EXERCISE AIM
Take the lines from the one containing "left knee: (564, 441)" through the final line below and restate them exactly. Omit the pictures.
--
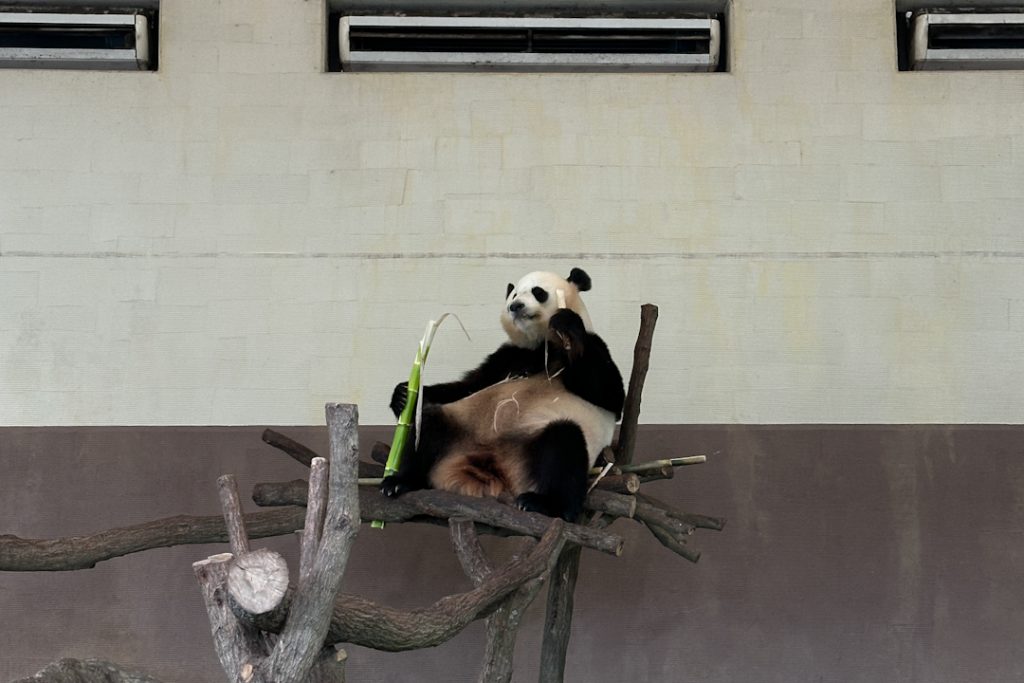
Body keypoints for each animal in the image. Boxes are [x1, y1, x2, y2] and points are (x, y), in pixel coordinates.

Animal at [380, 267, 625, 521]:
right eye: (514, 294)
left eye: (538, 292)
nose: (515, 306)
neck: (542, 344)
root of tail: (494, 467)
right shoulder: (508, 356)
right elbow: (469, 384)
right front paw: (402, 395)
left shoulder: (591, 347)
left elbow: (610, 393)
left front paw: (566, 322)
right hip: (461, 426)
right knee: (429, 424)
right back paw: (400, 482)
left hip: (530, 445)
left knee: (564, 441)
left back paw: (547, 504)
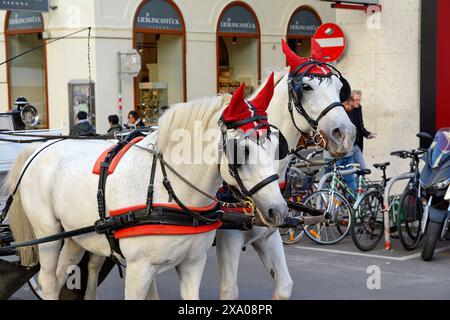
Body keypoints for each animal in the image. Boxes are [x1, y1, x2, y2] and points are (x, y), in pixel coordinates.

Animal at [5, 85, 286, 300]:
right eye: (243, 150)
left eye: (275, 145)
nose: (279, 210)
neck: (166, 190)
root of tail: (40, 147)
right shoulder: (138, 271)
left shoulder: (192, 265)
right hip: (48, 235)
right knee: (49, 280)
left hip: (76, 236)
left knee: (64, 273)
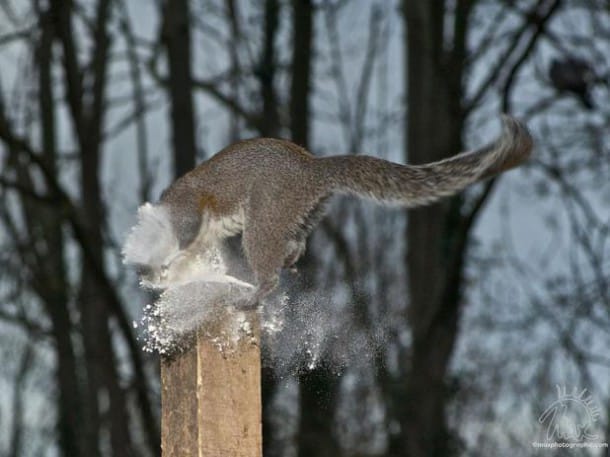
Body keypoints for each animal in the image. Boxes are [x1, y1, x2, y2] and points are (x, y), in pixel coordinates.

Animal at [123, 116, 532, 308]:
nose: (144, 273)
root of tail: (313, 170)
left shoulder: (189, 213)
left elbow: (183, 240)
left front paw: (167, 266)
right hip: (297, 214)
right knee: (297, 243)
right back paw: (289, 262)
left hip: (266, 216)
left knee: (269, 266)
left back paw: (254, 295)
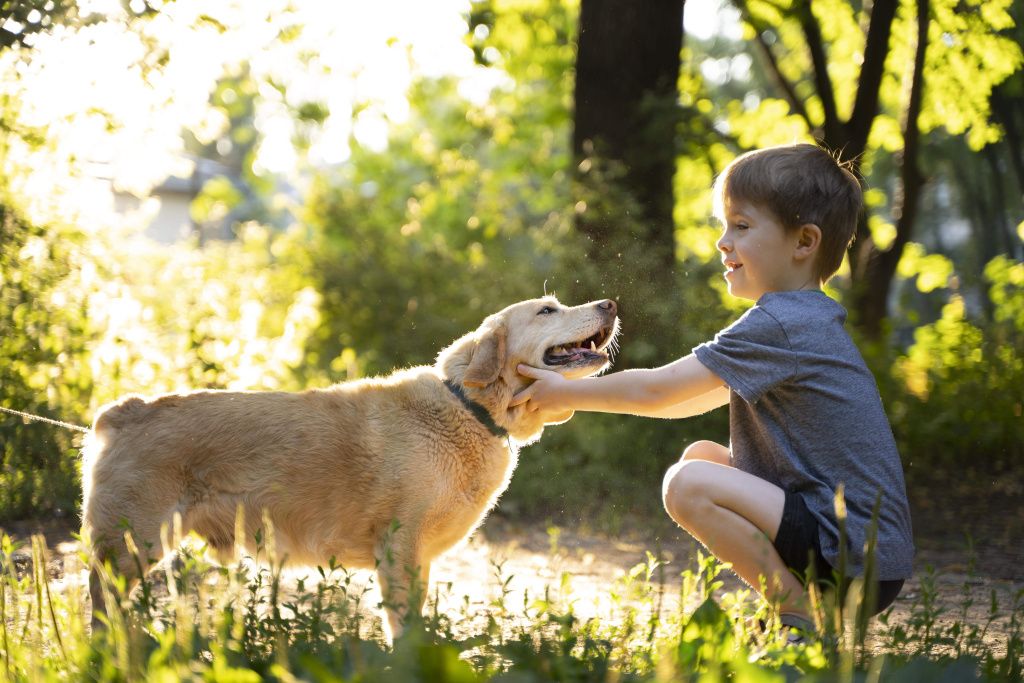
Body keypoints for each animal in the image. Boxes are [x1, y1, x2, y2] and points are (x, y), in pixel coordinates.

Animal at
--
RESPONSE FOR THIS EXERCISE
left knee: (564, 441)
left back paw: (547, 504)
Body keypoints for each animal in the image. Boxes are [x1, y1, x2, y2] and points are (x, y), in pixel coordinates.

Animal at [5, 85, 286, 300]:
right eye: (243, 150)
left eye: (275, 145)
nose: (279, 210)
neck: (166, 190)
root of tail: (40, 147)
right shoulder: (138, 271)
left shoulder: (192, 265)
right hip: (48, 235)
right knee: (49, 280)
left hip: (76, 236)
left knee: (64, 273)
Body keypoints for each animal in the image. Boxes are [x1, y1, x2, y2] and points are (x, y), in pixel coordinates.

Animal at [123, 116, 532, 308]:
nose: (144, 273)
root of tail: (313, 170)
left shoulder: (189, 213)
left elbow: (183, 240)
left front paw: (167, 266)
right hip: (297, 214)
right knee: (297, 243)
right back paw: (289, 262)
left hip: (266, 216)
left knee: (269, 266)
left back paw: (254, 295)
Body keypoints for each animal in the image. Boxes are [x1, y1, x2, y2] and points are (x, y), in pixel coordinates.

Animal at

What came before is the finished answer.